Date: Wed, 6 Sep 2017 10:48:41 +0200
From: Peter Zijlstra <peterz@infradead.org>
To: Andrea Parri <parri.andrea@gmail.com>
Cc: Jens Axboe <axboe@fb.com>, linux-kernel@vger.kernel.org,
        stern@rowland.harvard.edu, will.deacon@arm.com, tom.leiming@gmail.com,
        boqun.feng@gmail.com, paulmck@linux.vnet.ibm.com, hch@lst.de,
        bart.vanassche@wdc.com
Subject: Re: [PATCH] blk-mq: Start to fix memory ordering...
Message-ID: <20170906084841.upozocusxerkpqdp@hirez.programming.kicks-ass.net>
References: <20170904090932.ngfefw2clot3sbqi@hirez.programming.kicks-ass.net>
 <20170906071304.GA3519@andrea>
MIME-Version: 1.0
Content-Type: text/plain; charset=us-ascii
Content-Disposition: inline
In-Reply-To: <20170906071304.GA3519@andrea>
User-Agent: NeoMutt/20170609 (1.8.3)
Sender: linux-kernel-owner@vger.kernel.org
Content-Length: 2611
Lines: 62

On Wed, Sep 06, 2017 at 09:13:04AM +0200, Andrea Parri wrote:
> > +	smp_mb__before_atomic();
> 
> I am wondering whether we should be using smp_wmb() instead: this would
> provide the above guarantee and save a full barrier on powerpc/arm64.

Right, did that.

> > +	set_bit(REQ_ATOM_STARTED, &rq->atomic_flags);
> > +	if (test_bit(REQ_ATOM_COMPLETE, &rq->atomic_flags)) {
> > +		/*
> > +		 * Coherence order guarantees these consequtive stores to a
> > +		 * singe variable propagate in the specified order. Thus the
> > +		 * clear_bit() is ordered _after_ the set bit. See
> > +		 * blk_mq_check_expired().
> > +		 */
> >  		clear_bit(REQ_ATOM_COMPLETE, &rq->atomic_flags);
> 
> It could be useful to stress that set_bit(), clear_bit()  must "act" on
> the same subword of the unsigned long (whatever "subword" means at this
> level...) to rely on the coherence order (c.f., alpha's implementation).

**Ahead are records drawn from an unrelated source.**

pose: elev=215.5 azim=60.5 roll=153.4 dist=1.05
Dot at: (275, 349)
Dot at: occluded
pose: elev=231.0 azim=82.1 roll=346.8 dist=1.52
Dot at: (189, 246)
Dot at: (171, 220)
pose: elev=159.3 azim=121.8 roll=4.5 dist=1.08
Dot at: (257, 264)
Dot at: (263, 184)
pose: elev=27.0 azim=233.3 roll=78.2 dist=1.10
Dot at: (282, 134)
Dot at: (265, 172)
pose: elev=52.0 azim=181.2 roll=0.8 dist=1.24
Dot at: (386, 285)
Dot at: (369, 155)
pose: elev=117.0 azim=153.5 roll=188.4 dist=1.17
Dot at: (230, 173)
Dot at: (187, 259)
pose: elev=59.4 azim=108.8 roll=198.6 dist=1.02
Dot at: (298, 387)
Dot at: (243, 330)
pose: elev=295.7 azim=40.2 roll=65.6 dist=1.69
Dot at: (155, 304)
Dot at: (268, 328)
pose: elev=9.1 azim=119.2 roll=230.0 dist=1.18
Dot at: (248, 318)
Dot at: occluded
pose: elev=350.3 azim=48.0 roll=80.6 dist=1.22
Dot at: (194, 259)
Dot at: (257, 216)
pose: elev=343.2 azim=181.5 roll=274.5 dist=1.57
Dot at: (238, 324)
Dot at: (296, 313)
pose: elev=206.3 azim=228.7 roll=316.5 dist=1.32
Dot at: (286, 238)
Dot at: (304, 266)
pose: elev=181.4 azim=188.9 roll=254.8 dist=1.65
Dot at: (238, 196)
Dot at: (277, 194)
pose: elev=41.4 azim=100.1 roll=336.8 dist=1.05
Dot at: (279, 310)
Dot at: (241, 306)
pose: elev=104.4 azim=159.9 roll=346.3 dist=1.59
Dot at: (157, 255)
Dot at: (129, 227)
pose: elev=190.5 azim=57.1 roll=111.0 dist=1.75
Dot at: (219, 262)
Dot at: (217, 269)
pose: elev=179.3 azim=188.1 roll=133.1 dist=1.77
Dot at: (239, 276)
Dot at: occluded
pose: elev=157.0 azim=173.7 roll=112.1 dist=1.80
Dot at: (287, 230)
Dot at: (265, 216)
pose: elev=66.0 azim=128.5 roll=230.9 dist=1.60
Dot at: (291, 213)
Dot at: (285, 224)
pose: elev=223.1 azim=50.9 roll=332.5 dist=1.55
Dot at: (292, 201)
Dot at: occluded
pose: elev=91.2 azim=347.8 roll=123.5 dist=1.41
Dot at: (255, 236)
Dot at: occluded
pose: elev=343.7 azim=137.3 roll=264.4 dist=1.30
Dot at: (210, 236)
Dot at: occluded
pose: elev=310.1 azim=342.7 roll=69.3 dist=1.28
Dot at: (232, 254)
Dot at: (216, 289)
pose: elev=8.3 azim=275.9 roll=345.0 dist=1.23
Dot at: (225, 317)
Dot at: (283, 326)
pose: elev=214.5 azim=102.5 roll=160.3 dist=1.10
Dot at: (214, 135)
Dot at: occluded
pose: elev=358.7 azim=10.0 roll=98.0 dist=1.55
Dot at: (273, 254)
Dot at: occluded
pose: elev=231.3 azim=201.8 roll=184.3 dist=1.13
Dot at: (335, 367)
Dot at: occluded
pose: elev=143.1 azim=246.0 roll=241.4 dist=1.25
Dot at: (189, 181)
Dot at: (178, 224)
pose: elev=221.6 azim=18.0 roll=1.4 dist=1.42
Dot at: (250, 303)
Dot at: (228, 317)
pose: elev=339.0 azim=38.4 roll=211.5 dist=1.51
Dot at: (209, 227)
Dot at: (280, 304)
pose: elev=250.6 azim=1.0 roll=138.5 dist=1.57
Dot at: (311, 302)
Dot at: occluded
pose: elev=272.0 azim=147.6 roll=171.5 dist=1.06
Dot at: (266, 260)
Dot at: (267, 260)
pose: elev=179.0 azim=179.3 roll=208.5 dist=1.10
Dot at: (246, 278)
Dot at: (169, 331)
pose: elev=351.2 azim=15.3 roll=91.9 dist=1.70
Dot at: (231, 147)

As I wrote to your initial reply (which I now saw was private) I went
through the architectures again and found h8300 to use byte ops to
implement all the bitops.

So subword here means byte :/

The last time we looked at this was for PG_waiter and back then I think
we settled on u32 (with Alpha for example using 32bit ll/sc ops). Linus
moved PG_waiters to the same byte though, so that is all fine.

  b91e1302ad9b ("mm: optimize PageWaiters bit use for unlock_page()")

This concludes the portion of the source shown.